Advisors need to provide value to their potential clients by relating their offering to what the client is interested in. There needs to be a clear understanding of the ideal client–advisor relationship and this should be the information applied to your paid media approach.
A paid media funnel will allow you to take out the guesswork while reducing the cost per lead.
A Two Funneled Approach
I highly recommend putting together a video that speaks to the core pain points of your target audience. This video should be 45 seconds to a minute long. Your ad copy should create awareness around the pain point and your proficiency in discussing it – empathy and creating an ad that acts as an organic post will get you bonus points (make it seem like you’re just a part of the content they regularly consume).
Top of Funnel Awareness
For Facebook, either choose the video views objective or the traffic objective. Either way, you should be able to generate a low cost per result and drive video views. For LinkedIn, choose either video views or the brand awareness objective. Ensure that you have a link to the site as an additional data point for both platforms. Run the ad with your core audience targeting set and build as much video view volume, clicks, and site visits as possible (remember those UTM codes!).

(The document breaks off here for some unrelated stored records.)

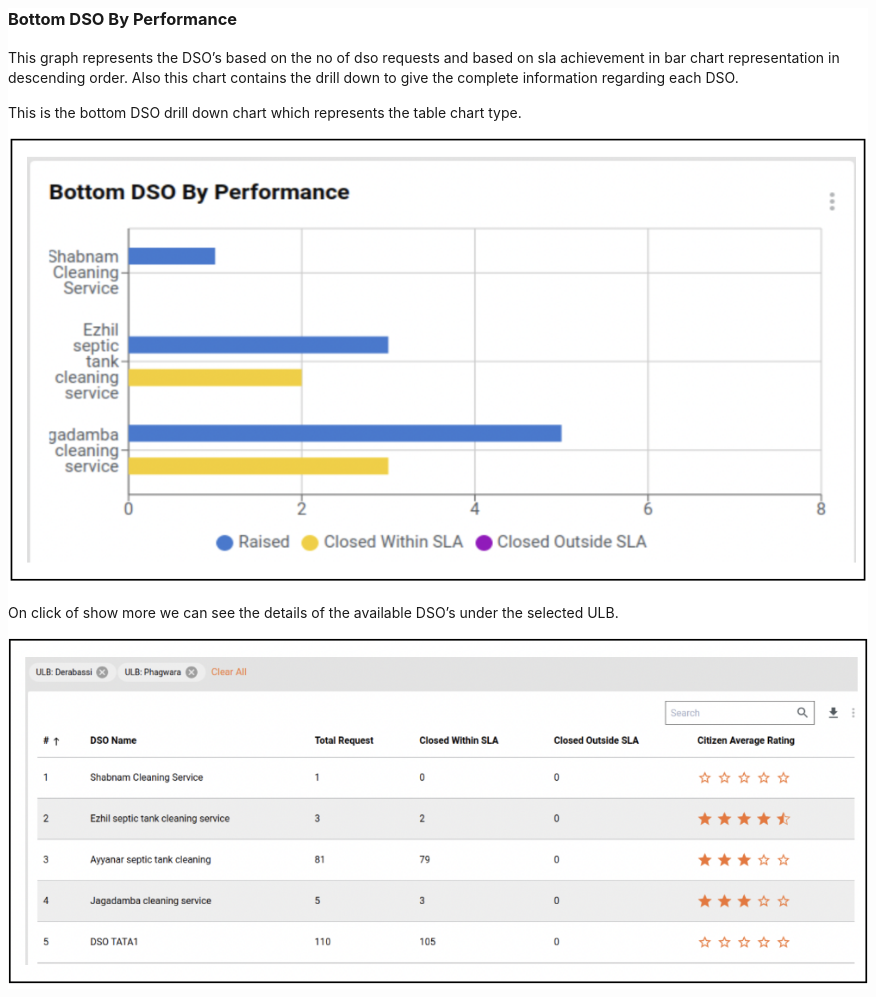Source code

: ### **Bottom DSO By Performance** <a href="#bottom-dso-by-performance" id="bottom-dso-by-performance"></a>

This graph represents the DSO’s based on the no of dso requests and based on sla achievement in bar chart representation in descending order. Also this chart contains the drill down to give the complete information regarding each DSO.

This is the bottom DSO drill down chart which represents the table chart type.

![](<../../../.gitbook/assets/Screenshot 2022-05-17 at 10.19.40 AM.png>)

On click of show more we can see the details of the available DSO’s under the selected ULB.

![](<../../../.gitbook/assets/Screenshot 2022-05-17 at 10.19.54 AM.png>)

Bottom of Funnel Conversions
Now whether or not you decide to go for on-platform lead generation or conversion is entirely up to you. There is no right or wrong answer; you need to test what works for you. What you do next relies more on the data you have generated at the top of the funnel. Your UTM tracking should verify the specific content that produced the results at the top of the funnel as well as which objective you should go with. Then for Facebook, you will want to create custom audiences for retargeting based on video viewers between 75–95%, people who engaged with your ad, and people who visited your site within a particular window e.g. 7 days.
For LinkedIn, you can take the same approach with regards to custom audiences except you have the added benefit of filtering your custom audience based on their job title, function, industry, and so on. This added benefit is available on your campaign manager dashboard where you can get a deeper insight into users who are engaging with your ads, much like you can on your company page. Filtering your retargeting audience by demographic also allows you to understand how to tailor content to their specific needs.

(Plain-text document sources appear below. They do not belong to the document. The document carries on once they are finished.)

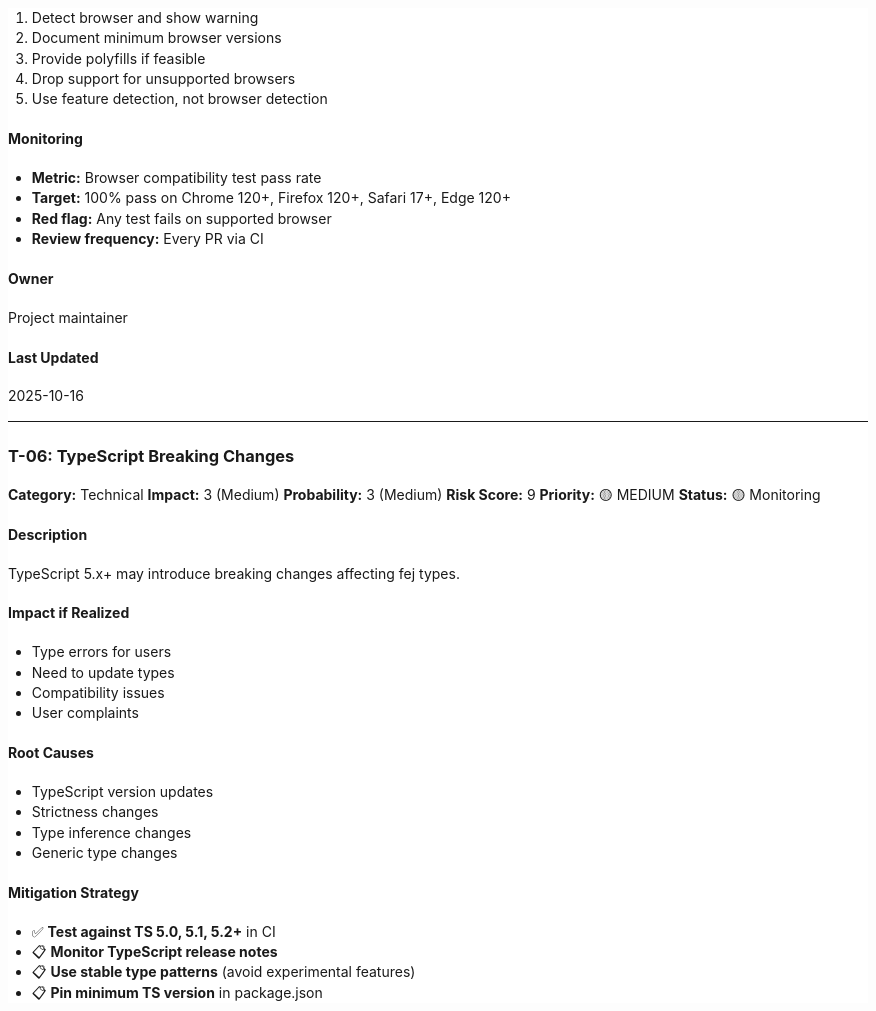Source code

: 1. Detect browser and show warning
2. Document minimum browser versions
3. Provide polyfills if feasible
4. Drop support for unsupported browsers
5. Use feature detection, not browser detection

#### Monitoring

- **Metric:** Browser compatibility test pass rate
- **Target:** 100% pass on Chrome 120+, Firefox 120+, Safari 17+, Edge 120+
- **Red flag:** Any test fails on supported browser
- **Review frequency:** Every PR via CI

#### Owner

Project maintainer

#### Last Updated

2025-10-16

---

### T-06: TypeScript Breaking Changes

**Category:** Technical
**Impact:** 3 (Medium)
**Probability:** 3 (Medium)
**Risk Score:** 9
**Priority:** 🟡 MEDIUM
**Status:** 🟡 Monitoring

#### Description

TypeScript 5.x+ may introduce breaking changes affecting fej types.

#### Impact if Realized

- Type errors for users
- Need to update types
- Compatibility issues
- User complaints

#### Root Causes

- TypeScript version updates
- Strictness changes
- Type inference changes
- Generic type changes

#### Mitigation Strategy

- ✅ **Test against TS 5.0, 5.1, 5.2+** in CI
- 📋 **Monitor TypeScript release notes**
- 📋 **Use stable type patterns** (avoid experimental features)
- 📋 **Pin minimum TS version** in package.json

You can even retarget the very people who originally viewed your video – talk about warming up a cold prospect!
Whether you decide to test this on Facebook or LinkedIn, your success relies on volume! Volume in video views, clicks, and site visits. You also need quality volume. It’s all well and good to get 20,000 views on a video, but if they are only watching 10 seconds of it, it’s not going to work. At the end of the day, you need to take the time to understand your organic content performance, understand your target audience, and test, test, test!

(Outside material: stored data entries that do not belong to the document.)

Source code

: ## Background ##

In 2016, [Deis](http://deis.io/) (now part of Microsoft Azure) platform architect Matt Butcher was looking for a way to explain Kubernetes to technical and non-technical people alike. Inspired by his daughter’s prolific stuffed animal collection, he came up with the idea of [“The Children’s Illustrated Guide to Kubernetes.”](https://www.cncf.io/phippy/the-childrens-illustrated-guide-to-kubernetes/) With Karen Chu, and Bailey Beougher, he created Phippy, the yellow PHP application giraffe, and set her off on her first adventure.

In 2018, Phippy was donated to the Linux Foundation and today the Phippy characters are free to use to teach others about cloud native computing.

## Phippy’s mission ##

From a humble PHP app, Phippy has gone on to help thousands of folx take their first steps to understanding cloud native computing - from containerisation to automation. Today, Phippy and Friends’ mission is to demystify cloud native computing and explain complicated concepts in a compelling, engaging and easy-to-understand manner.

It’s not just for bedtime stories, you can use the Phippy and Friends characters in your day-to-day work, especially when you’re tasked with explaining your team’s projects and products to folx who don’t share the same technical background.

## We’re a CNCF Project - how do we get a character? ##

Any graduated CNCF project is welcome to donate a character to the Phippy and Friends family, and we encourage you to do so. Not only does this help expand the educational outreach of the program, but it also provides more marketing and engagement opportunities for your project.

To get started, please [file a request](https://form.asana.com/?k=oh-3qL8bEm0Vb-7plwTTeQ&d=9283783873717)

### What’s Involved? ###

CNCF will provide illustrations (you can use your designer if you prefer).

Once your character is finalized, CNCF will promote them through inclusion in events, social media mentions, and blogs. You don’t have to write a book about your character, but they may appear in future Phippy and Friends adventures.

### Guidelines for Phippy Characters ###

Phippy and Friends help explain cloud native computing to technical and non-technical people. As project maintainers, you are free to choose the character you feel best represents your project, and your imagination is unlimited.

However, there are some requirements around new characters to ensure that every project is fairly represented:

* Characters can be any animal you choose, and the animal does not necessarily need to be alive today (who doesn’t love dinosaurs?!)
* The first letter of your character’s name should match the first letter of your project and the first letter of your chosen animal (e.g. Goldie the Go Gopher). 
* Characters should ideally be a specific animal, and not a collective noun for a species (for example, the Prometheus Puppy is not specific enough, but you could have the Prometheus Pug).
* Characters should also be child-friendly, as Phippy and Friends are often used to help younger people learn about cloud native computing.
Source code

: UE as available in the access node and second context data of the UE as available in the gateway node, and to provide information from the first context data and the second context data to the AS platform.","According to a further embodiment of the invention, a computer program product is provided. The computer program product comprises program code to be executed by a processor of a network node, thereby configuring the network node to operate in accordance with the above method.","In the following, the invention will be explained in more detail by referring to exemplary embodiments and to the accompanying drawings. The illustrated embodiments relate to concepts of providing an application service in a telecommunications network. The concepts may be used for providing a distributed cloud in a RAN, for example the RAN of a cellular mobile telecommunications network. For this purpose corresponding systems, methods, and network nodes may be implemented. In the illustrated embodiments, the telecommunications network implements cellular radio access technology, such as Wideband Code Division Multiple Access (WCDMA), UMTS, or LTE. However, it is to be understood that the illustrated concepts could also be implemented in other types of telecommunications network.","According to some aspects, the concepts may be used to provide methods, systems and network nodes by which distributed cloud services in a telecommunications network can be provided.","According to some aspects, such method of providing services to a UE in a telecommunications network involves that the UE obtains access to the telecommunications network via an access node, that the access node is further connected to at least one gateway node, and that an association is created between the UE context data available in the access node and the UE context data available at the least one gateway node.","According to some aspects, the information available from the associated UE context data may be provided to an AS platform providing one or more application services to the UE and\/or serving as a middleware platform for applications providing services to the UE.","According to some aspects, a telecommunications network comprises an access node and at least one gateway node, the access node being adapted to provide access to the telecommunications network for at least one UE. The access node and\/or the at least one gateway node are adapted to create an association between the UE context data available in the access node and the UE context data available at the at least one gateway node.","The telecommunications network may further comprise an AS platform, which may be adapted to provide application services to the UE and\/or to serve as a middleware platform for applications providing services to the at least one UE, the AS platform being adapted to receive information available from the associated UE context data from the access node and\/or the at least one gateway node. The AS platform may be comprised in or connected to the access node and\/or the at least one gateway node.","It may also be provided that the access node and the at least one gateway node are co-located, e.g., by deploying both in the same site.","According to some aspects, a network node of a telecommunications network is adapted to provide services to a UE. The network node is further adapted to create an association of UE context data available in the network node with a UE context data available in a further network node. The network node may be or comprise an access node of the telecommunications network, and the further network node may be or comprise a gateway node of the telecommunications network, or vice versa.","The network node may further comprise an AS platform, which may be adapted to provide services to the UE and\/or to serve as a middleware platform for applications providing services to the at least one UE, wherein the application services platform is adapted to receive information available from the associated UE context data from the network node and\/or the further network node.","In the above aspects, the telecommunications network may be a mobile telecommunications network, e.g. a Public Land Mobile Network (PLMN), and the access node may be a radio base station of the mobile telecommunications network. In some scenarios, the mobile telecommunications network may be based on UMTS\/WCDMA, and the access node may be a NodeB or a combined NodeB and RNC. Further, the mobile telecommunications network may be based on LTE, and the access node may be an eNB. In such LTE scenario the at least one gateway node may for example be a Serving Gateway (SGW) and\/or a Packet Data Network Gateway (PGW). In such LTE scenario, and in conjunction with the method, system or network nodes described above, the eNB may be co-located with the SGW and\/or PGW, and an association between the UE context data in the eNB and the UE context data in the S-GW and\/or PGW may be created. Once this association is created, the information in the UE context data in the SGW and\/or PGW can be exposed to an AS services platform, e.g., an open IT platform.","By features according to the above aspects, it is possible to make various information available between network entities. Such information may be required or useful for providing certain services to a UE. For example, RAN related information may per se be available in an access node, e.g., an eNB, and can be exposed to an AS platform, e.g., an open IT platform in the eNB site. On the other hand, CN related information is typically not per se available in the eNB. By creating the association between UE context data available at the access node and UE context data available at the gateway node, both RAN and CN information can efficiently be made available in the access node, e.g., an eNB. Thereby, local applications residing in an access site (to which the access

That being said, this campaign structure should result in a lower cost per lead and a higher quality lead provided you iterate as you go. It’s a lot of work, but once you have cracked the code you don’t have to touch campaigns.
Closing Thoughts: More Bang For Your Buck Comes Down to Strategy!
I get it, there is a lot here and you are probably feeling overwhelmed. No worries. Go back to the basics first. Make sure your digital infrastructure is in place, that you are posting some organic content, and you have a nice website with clear messaging and CTAs. Then, honestly, go hire an expert to help with your digital strategy. There are many amazing firms and people out there you can lean on and not worry about having to pay through the teeth. Want an intro to who I use? Send me a note or a DM on LinkedIn and I will happily refer you.
Paid digital marketing is part art, part science. Don’t try to wing it. I hope this has helped you learn a few things that you and/or your team can run with.